‘Eternal longing’ - Kodukiri magazine, April 2013

‘Eternal longing’ - Kodukiri magazine, April 2013

There was once an Estonian girl who was drawn to the lights of the big city; to the palpable energy of a million people breathing as one. She wanted to assuage her longing for new smells, new flavours and new customs; to lose herself in the crowd and steal glances at what everyone else was doing; to throw herself into her new situation and put herself to the test.

Actually, you couldn't call her a girl any more. She was married, to a huntsman, and had two sons, making her every bit the wife and mother. But she was more than that – she ran her own business, too, which was growing at a rate of knots and for which she was constantly searching out new markets. She often worked without days off, getting up early and still firing off e-mails to her staff and partners at the stroke of midnight. She was one of those typical Nordic women who "follows a feverish path and whose song belongs to no man"*. She lived for speed, and burnt with passion. She didn't know any other way of being.

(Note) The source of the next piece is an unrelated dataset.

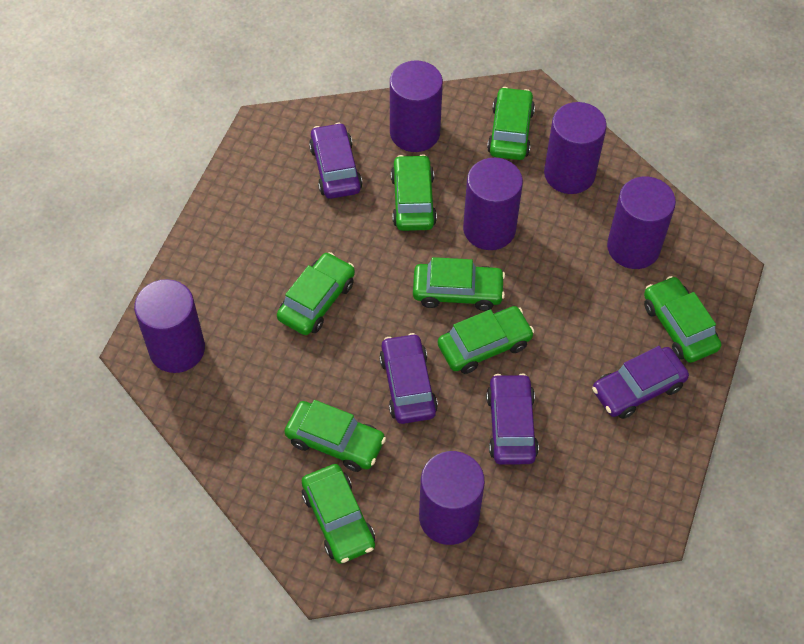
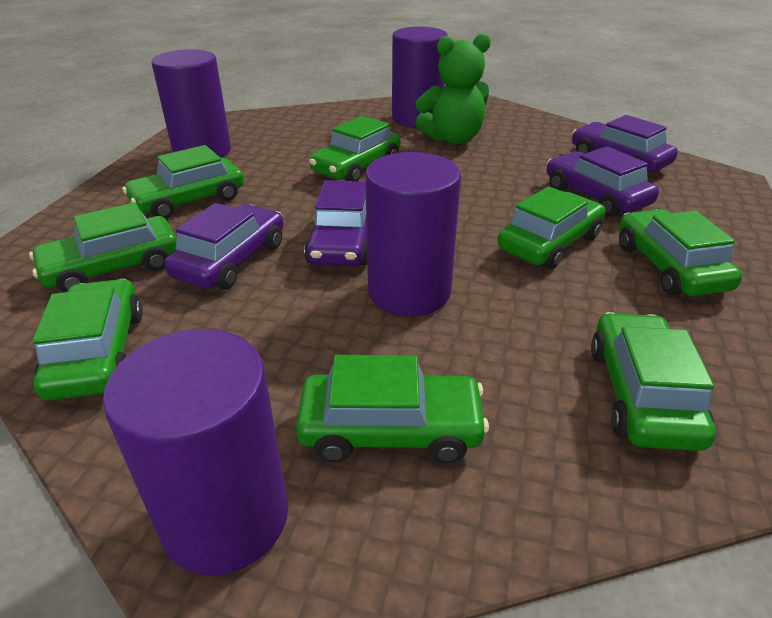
green teddy bear: 0 -> 1
purple cylinder: 6 -> 4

And although things were going well for her – better than well: fantastically – the restlessness crept in. Maybe things would be even better somewhere else? Maybe she could make even more of her talents and her drive somewhere else? She wanted to change the world. The only thing was, she didn't know how to.

But one day she simply packed up her bags and left. She set her sights on the other side of the world – a place described as one of the most rapidly developing on the planet, with an excellent standard of living, affluent and influential. Its ancient culture imbued it with a dignified history, while the high-tech realities of everyday life represented the Estonian dream: a dream of a place where there was no more poverty, and no more problems; where it was as if every child was the highest authority, their emotional and educational needs dictating the flow and tempo of life throughout the country. In this dream place all disease and dependency had been long since eradicated through the use of personal gene cards, and all of the services that people needed – whether they be in the city, at sea or deep in the ancient forest – were but the click of a mouse away. Everything worked. Everything flourished. Everything prospered. It was a dream of a place that was wild and frenzied and yet distinguished and educated and, above all else, beautiful...

The luring lights of the metropolis in that endless seaside sky through which the girl flew promised to make that dream – or one very much like it – come true.